Hello - am changing the Title Tags on some Mp4 files to the filenames, and it seems to have to completely re-copy the file in the process. Is there a way to set a new destination folder for it to copy to while the title-tag is being changed (to speed up the process by copying from one drive to anyother)?
Thanks!!
If you use Convert>Filename-Tag then the filename stays as it is.
If you want to rename the file, use Convert>Tag-Filename, e.g. with
Format string: d:\my_new_path%_filename%
Thanks for the reply - just to be clear, I am setting the title-tag of each file to match the filename, but am just wanting it to do this outputing into a new directory (since it has to completely recopy the file anyway).
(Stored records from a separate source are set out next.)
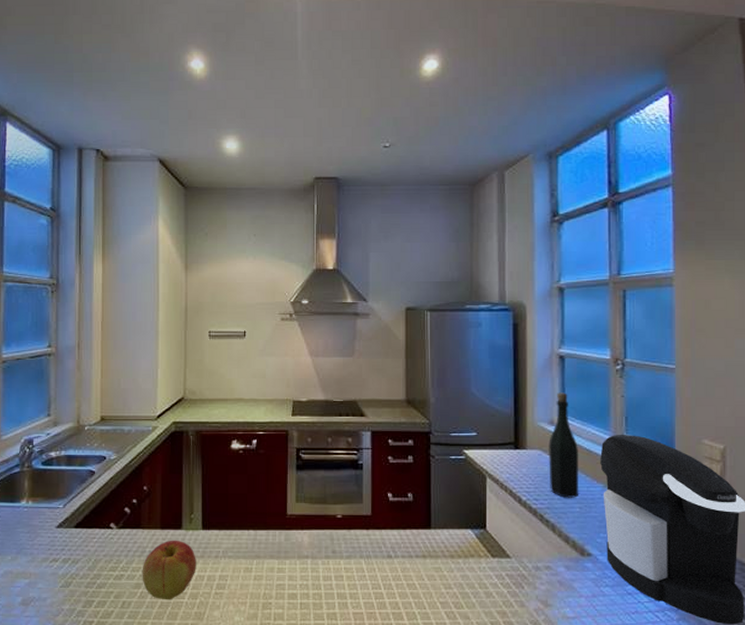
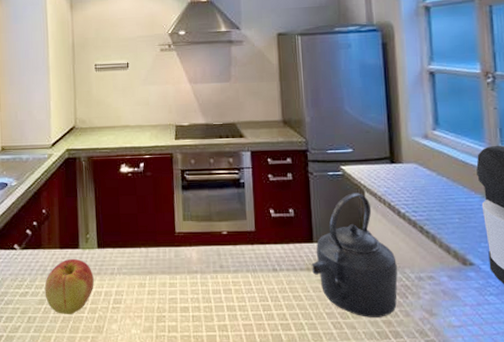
kettle: none [428,478,515,608] -> present [312,193,398,317]
bottle: present [549,392,579,498] -> none [424,107,457,209]

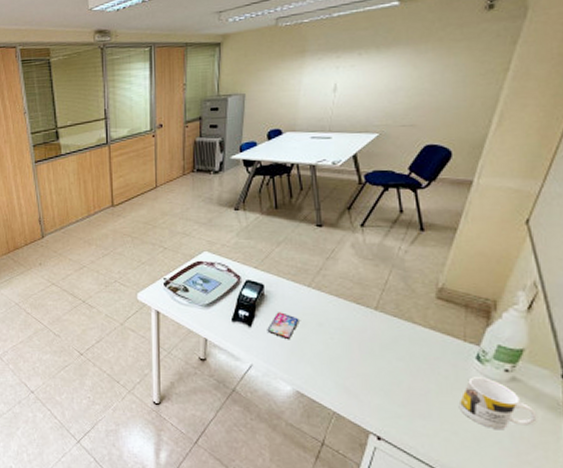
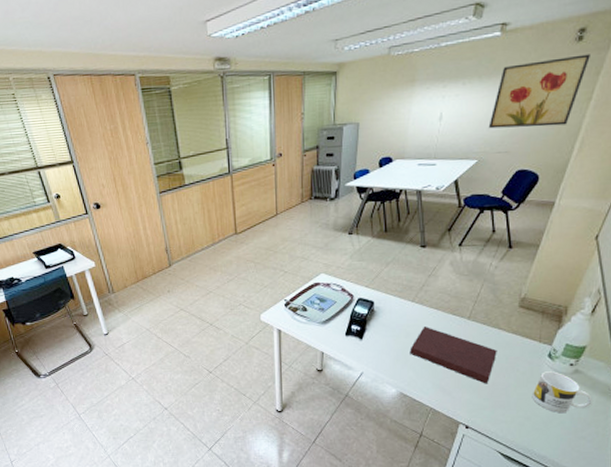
smartphone: present [267,312,299,340] -> none [376,325,404,349]
notebook: none [306,314,412,388] -> present [410,325,497,384]
wall art: none [389,23,504,101] -> present [488,54,590,129]

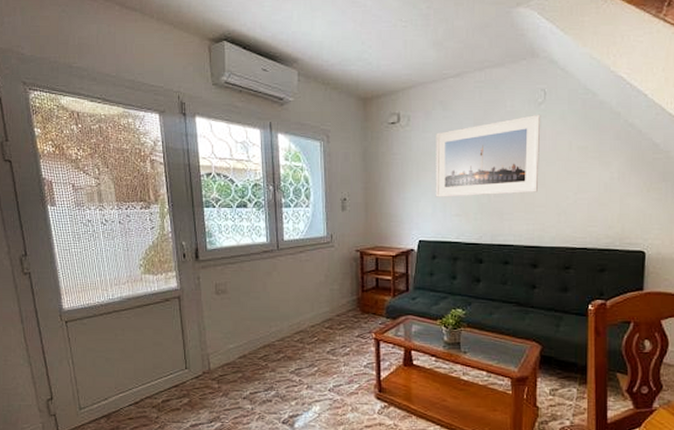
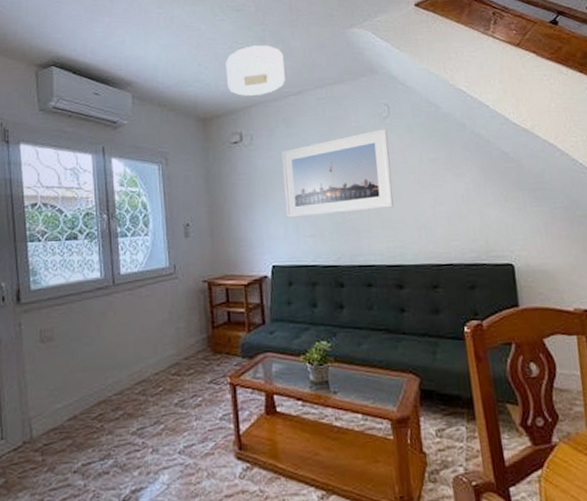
ceiling light: none [388,24,446,76] -> present [225,45,285,96]

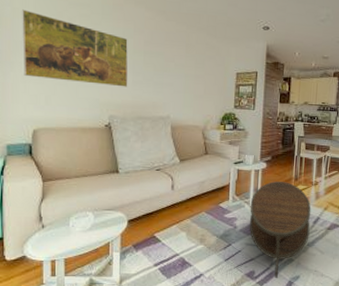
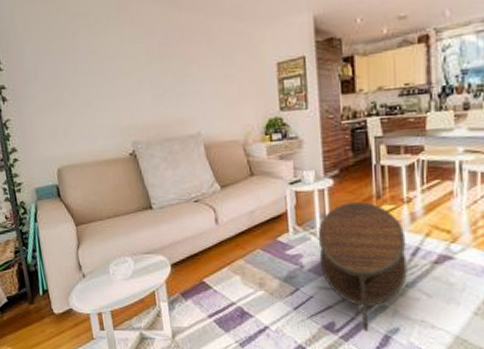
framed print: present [21,9,128,87] -> none [24,33,148,110]

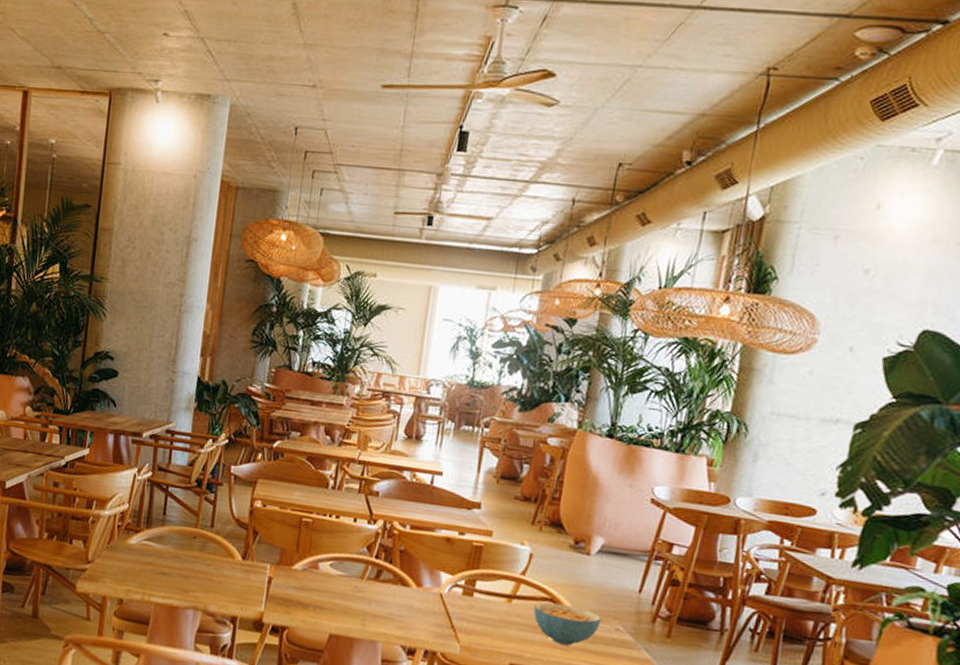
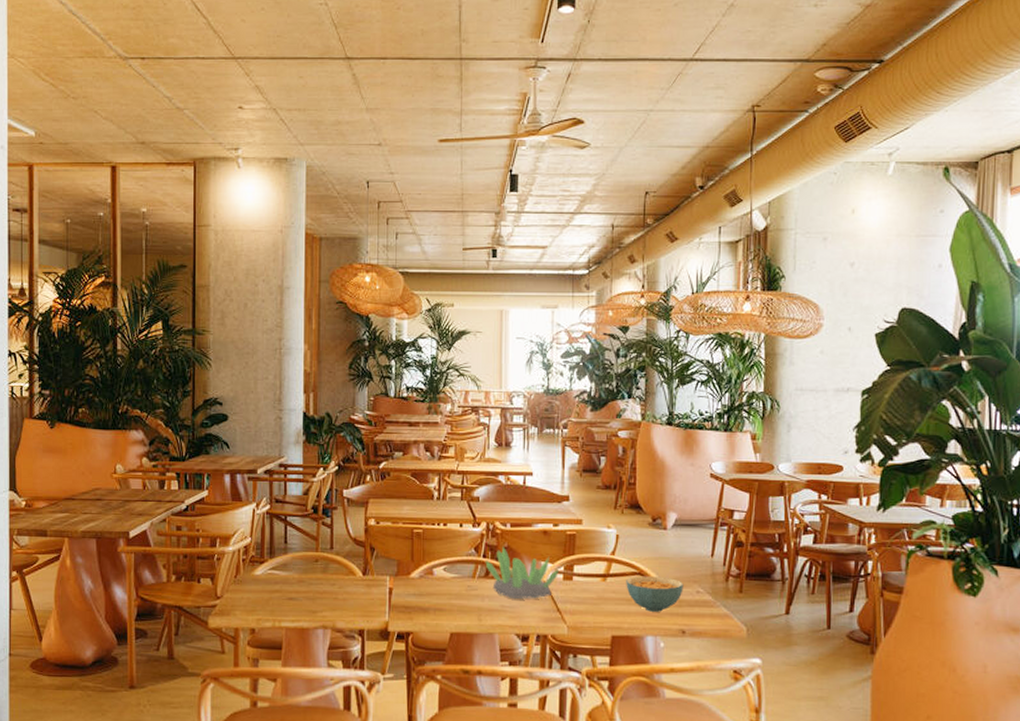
succulent plant: none [377,548,458,611] -> present [485,546,558,599]

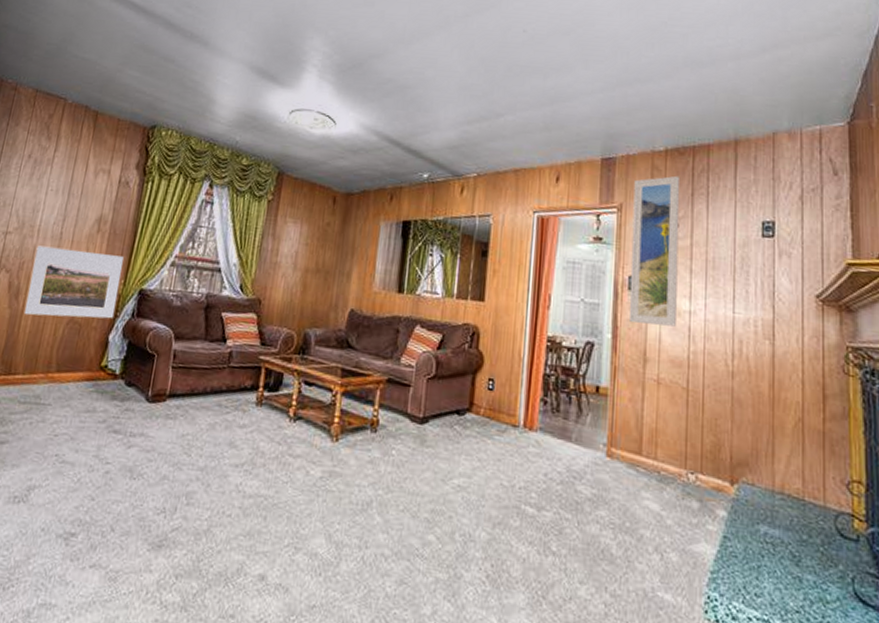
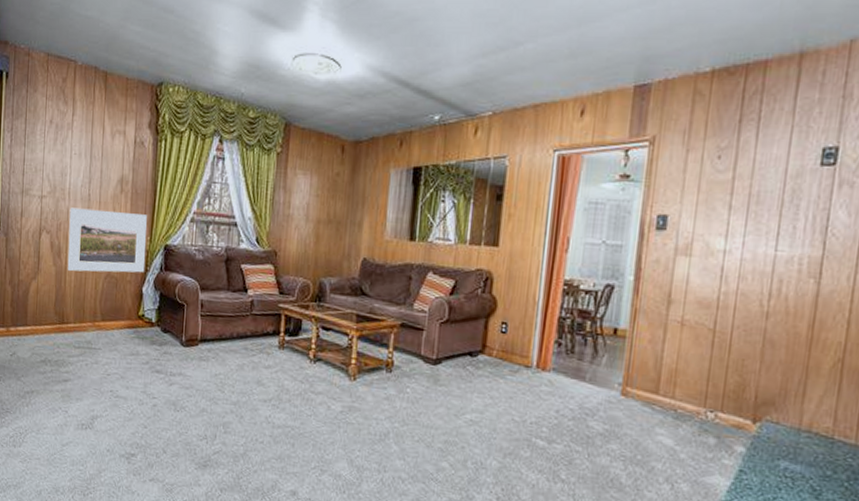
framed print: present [629,175,681,327] -> none [655,100,728,267]

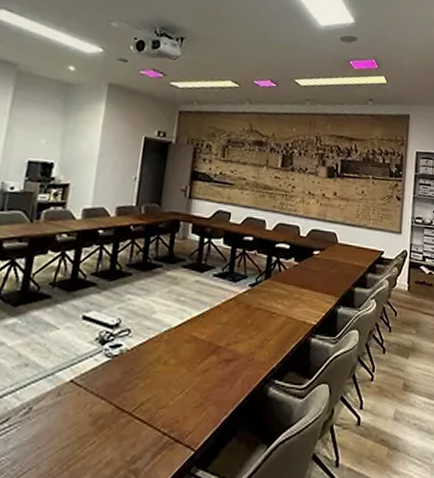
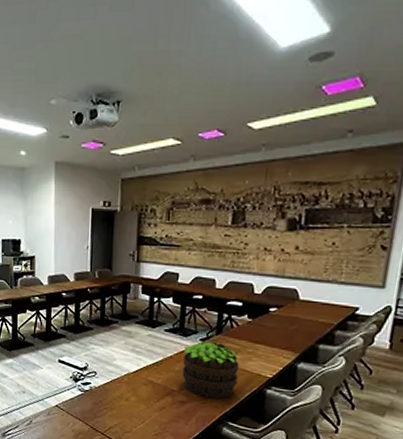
potted plant: none [229,287,287,354] -> present [182,341,240,399]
Doesn't Convert>Tag-Filename do the opposite, by changing the filename to the title tag (if there is one)?
Is there a path variable possible with Convert>Filename-Tag?
Have you tried my suggestion?
You may notice that I used %_filename% as part of the format string - and that takes what it finds in the pure filename without changing it. But when you add a path to the name, the file gets moved.
That doesn't work. It moves the file, but doesn't change the title-tag. I am just trying to get away from reading and writing from the same drive while the title-tag is changed to the filename, since it appears to have to completely rewrite the entire file to change that tag. It would be far faster to read from one drive and write to another as that title-tag is changed to the filename.
You describe 2 steps:
- rename the file
- set data in the TITLE field
so these are 2 steps that have to be carried out separately with 2 separate function calls.
The file only has to be rewritten it the padding is not large enough. Otherwise the data is simply inserted.
But you are right: these are separate file operations.
Well thanks for your time. I'm only asking because I have 14TB of files to do this to and read/write from a single drive is painfully slower than copying to a different drive DURING the process. Would be Great if there was a path variable within the %Title% process, rather than defaulting to the temp-file thing.